Task goal: Reproduce the records word for word, from the start through the line containing "Reading left to". Leave the pictures out.

Dataset content:

__________

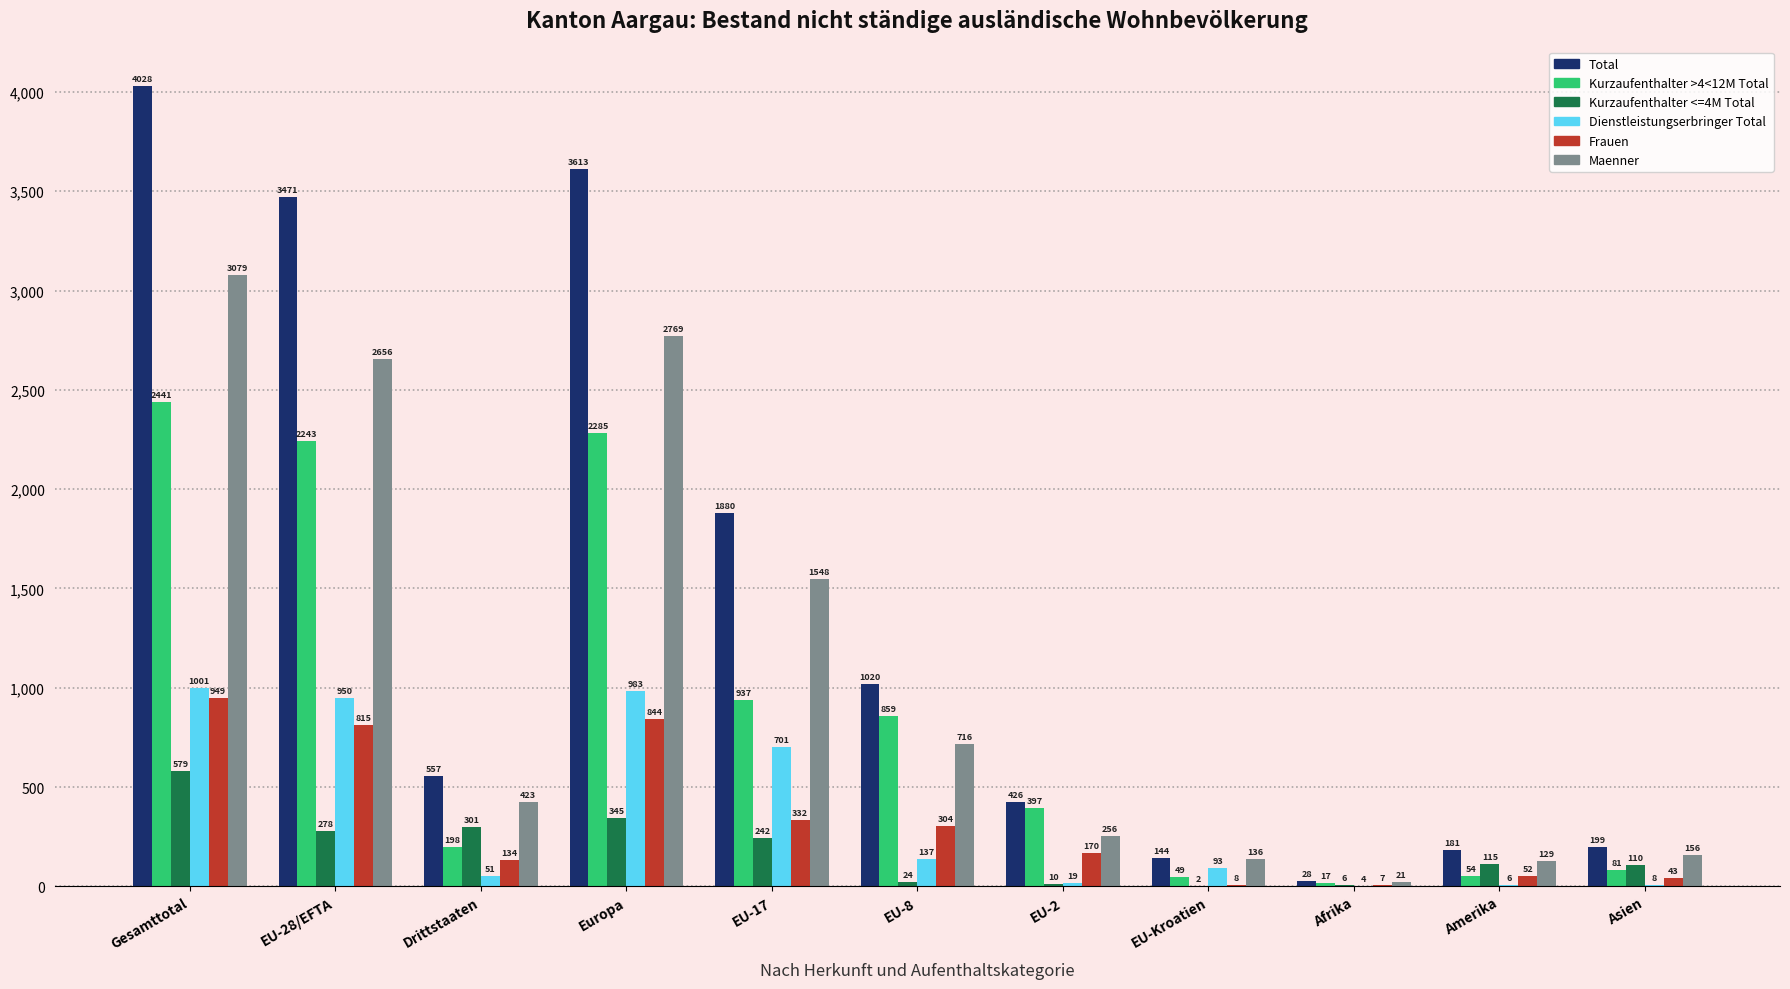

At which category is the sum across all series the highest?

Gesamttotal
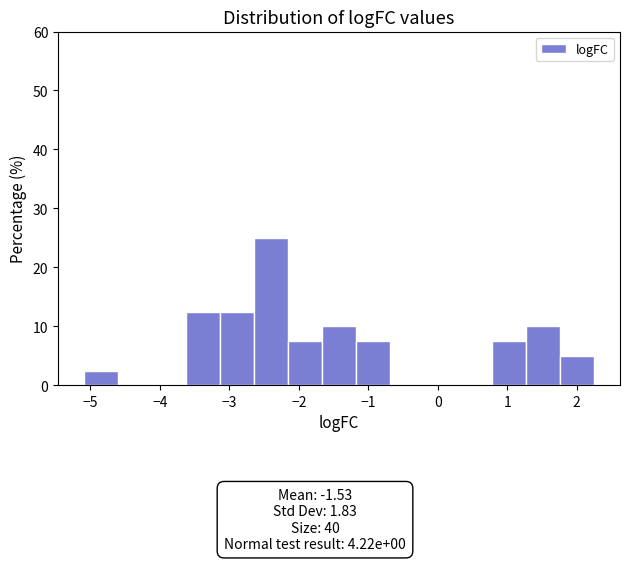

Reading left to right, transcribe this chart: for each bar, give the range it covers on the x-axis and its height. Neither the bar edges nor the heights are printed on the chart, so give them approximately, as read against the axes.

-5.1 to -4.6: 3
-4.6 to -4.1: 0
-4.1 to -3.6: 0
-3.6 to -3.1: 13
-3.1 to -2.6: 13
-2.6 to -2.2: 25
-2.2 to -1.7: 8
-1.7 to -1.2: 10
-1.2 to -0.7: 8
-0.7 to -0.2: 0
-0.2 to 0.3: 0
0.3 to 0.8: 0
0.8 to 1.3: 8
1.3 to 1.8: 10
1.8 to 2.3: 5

__________

Answer to this exercise:
At which category is the sum across all series the highest?

Gesamttotal

Reading left to right, transcribe this chart: for each bar, give the range it covers on the x-axis and its height. Neither the bar edges nor the heights are printed on the chart, so give them approximately, as read against the axes.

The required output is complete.